Records taken from a dataset

>>>

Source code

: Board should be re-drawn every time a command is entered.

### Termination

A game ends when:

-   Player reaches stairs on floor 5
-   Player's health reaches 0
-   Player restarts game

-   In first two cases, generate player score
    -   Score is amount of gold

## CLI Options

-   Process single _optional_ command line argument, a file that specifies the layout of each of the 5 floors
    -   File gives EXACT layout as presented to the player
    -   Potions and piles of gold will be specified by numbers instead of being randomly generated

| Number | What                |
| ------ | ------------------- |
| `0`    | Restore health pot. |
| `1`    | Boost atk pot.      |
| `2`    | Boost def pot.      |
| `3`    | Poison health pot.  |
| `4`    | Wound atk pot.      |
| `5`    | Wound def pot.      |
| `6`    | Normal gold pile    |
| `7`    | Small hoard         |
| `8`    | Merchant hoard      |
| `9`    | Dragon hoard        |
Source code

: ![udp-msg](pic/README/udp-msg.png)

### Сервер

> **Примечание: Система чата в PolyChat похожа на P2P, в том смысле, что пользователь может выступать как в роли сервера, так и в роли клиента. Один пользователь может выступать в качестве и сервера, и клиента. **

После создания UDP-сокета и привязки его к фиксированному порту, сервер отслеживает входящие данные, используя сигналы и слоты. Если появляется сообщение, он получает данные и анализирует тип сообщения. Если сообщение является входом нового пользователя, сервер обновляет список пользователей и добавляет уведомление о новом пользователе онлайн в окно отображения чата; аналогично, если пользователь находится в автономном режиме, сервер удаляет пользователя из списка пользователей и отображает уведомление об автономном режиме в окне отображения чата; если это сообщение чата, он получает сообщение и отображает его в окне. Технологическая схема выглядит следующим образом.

<<<

= Activity =
Reproduce the records word for word, starting from the very first line and ending after the line that contains "## CLI Options".

= Response =
Source code

: Board should be re-drawn every time a command is entered.

### Termination

A game ends when:

-   Player reaches stairs on floor 5
-   Player's health reaches 0
-   Player restarts game

-   In first two cases, generate player score
    -   Score is amount of gold

## CLI Options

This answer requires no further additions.